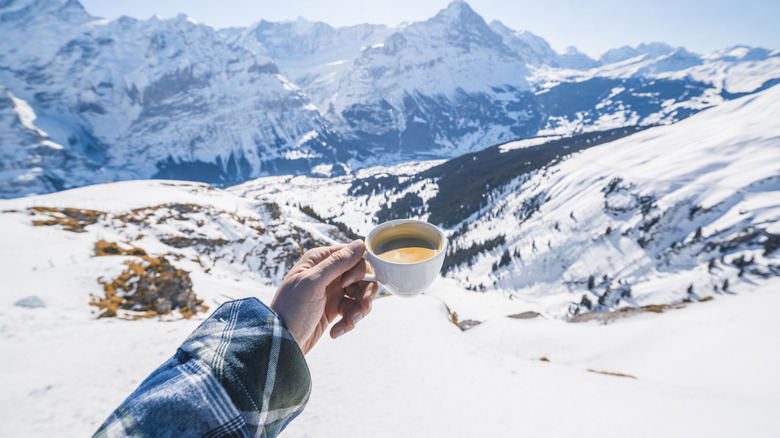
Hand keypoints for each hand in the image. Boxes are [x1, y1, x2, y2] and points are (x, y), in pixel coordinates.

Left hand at [270, 240, 377, 354]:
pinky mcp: (333, 309)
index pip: (352, 255)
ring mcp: (331, 292)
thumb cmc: (291, 309)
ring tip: (350, 322)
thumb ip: (337, 263)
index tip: (348, 284)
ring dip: (359, 310)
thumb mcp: (313, 282)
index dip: (357, 269)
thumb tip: (360, 244)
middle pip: (361, 276)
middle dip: (365, 292)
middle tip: (363, 306)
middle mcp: (328, 273)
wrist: (281, 342)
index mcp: (320, 260)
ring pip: (360, 295)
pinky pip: (352, 311)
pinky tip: (336, 332)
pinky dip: (348, 322)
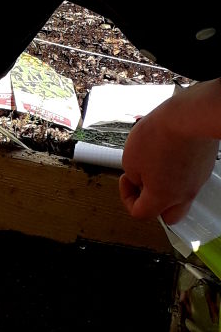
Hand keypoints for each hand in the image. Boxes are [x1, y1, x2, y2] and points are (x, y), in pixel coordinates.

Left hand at [119, 94, 218, 223]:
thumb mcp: (130, 160)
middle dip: (152, 203)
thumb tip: (141, 180)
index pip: (141, 213)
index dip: (127, 198)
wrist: (189, 116)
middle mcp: (183, 194)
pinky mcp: (205, 166)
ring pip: (179, 195)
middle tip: (143, 184)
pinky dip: (177, 172)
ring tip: (154, 164)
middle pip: (168, 215)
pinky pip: (189, 177)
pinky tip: (168, 153)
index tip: (126, 179)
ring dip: (164, 186)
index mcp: (162, 197)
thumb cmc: (159, 136)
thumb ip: (134, 177)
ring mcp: (197, 180)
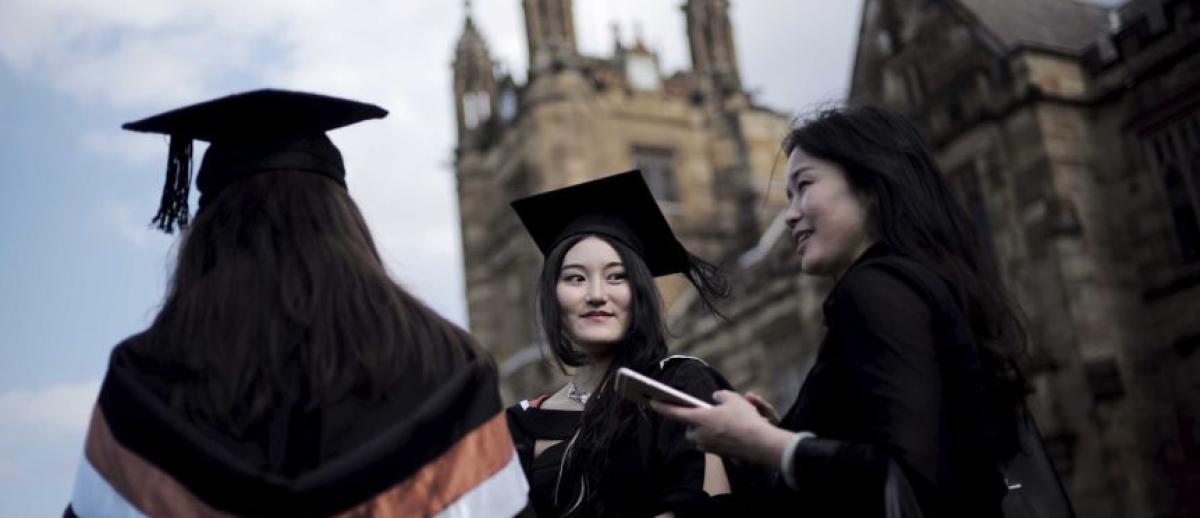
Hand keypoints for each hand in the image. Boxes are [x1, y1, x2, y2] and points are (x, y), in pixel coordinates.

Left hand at [651, 390, 795, 469]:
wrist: (760, 443)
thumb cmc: (744, 419)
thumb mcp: (733, 399)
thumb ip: (721, 396)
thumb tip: (716, 398)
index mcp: (699, 419)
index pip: (675, 412)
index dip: (662, 407)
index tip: (652, 402)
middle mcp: (700, 435)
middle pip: (689, 428)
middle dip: (694, 422)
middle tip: (706, 414)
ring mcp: (709, 447)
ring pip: (701, 437)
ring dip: (706, 430)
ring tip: (721, 422)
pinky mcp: (719, 454)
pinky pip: (713, 444)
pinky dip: (717, 437)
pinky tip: (730, 432)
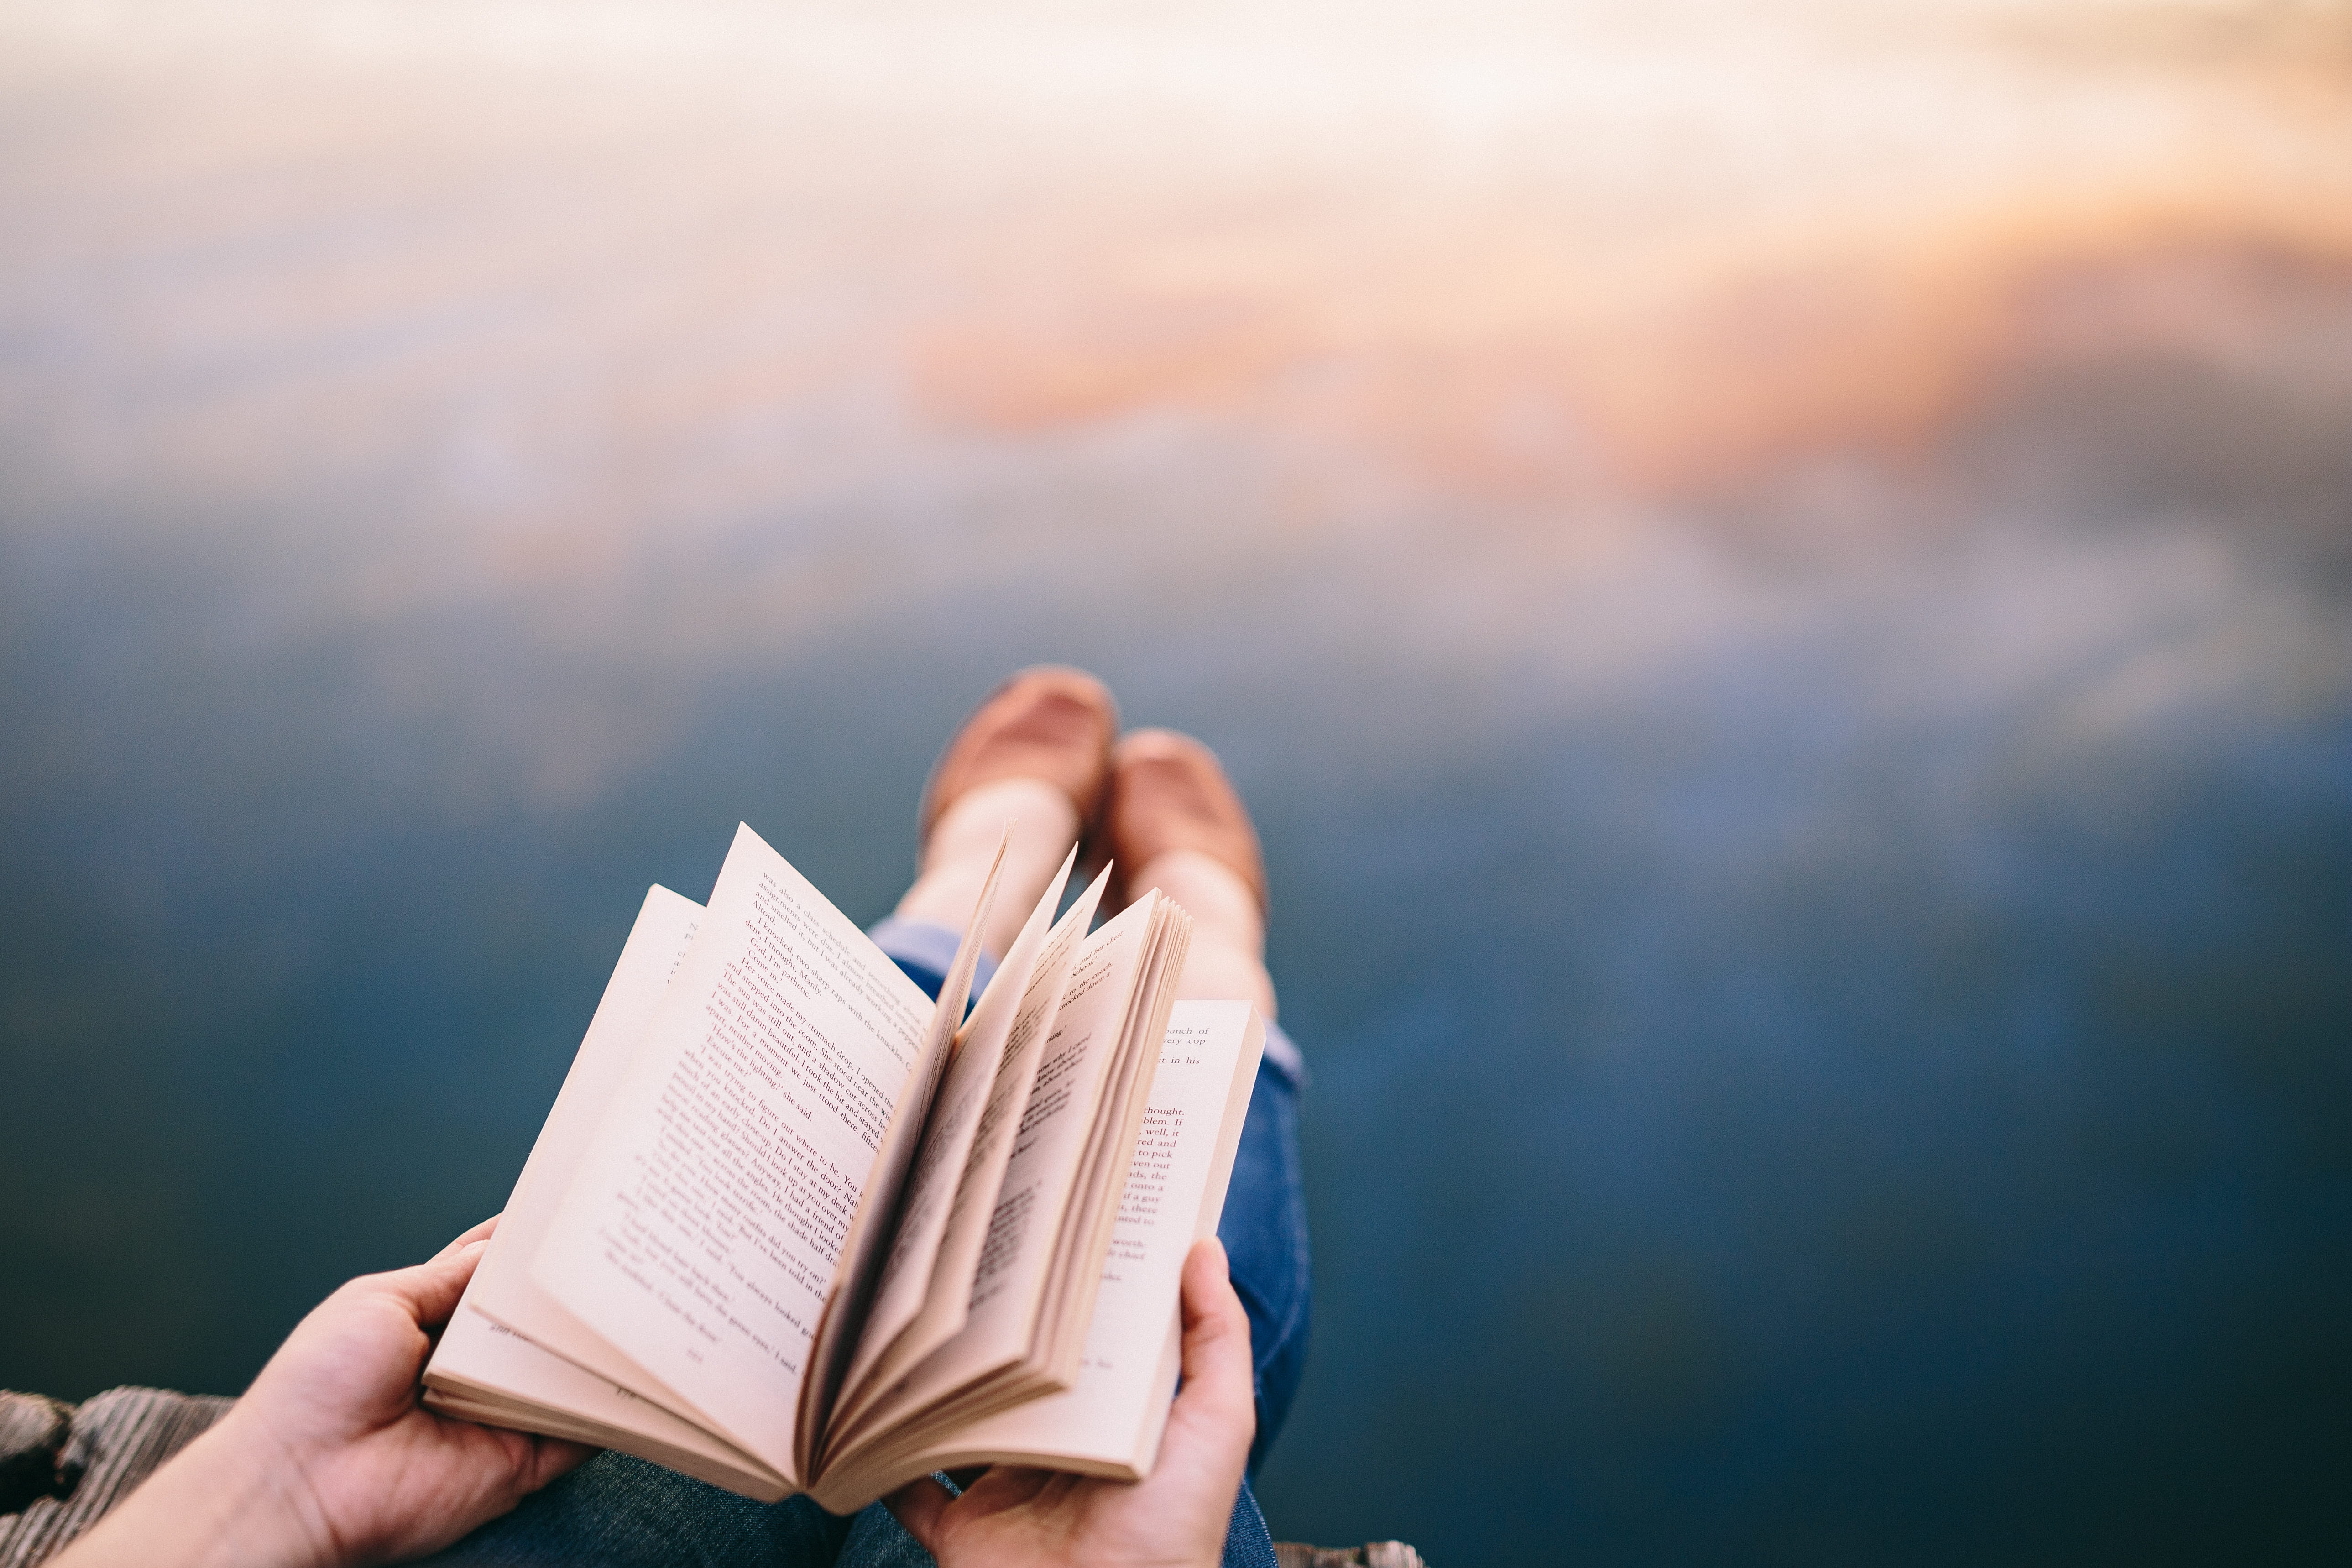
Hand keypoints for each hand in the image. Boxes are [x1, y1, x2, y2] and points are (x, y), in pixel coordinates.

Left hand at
#####
Your assignment: Here the requirement is to restate exactly the line holding "middle tip: (706, 414)" and every later line through the end of the material, omitting pictures.

Written answer:
middle tip: (706, 414)
ring mcp: (709, 447)
ring pip: (701, 437)
ring dip: (706, 430)
ring tip: (721, 422)
pinky mcp: (719, 454)
pinky pip: (713, 444)
pinky dip: (717, 437)
pinky tip: (730, 432)
Hand keypoints for each hand in the image. Boxes are [x1, y1, x2, y2] and points are (x, y), in pixel coordinates.

Left hand at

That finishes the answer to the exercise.